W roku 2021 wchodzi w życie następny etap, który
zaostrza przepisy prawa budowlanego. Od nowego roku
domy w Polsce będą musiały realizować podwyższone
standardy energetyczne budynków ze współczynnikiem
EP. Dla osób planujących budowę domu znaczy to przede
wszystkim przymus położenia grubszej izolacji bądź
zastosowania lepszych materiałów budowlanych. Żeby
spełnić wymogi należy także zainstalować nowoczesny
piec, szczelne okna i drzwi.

### What to produce
Reproduce the data exactly, altering nothing.

### Written answer
W roku 2021 wchodzi w życie następny etap, który
zaostrza przepisy prawa budowlanego. Od nowego roku
domy w Polsce będą musiały realizować podwyższone
standardy energetyczne budynków ze współczynnikiem
EP. Dla osób planujących budowę domu znaczy to przede
wszystkim przymus położenia grubszej izolacji bądź
zastosowania lepszych materiałów budowlanych. Żeby
spełnić wymogi należy także zainstalować nowoczesny
piec, szczelne okna i drzwi.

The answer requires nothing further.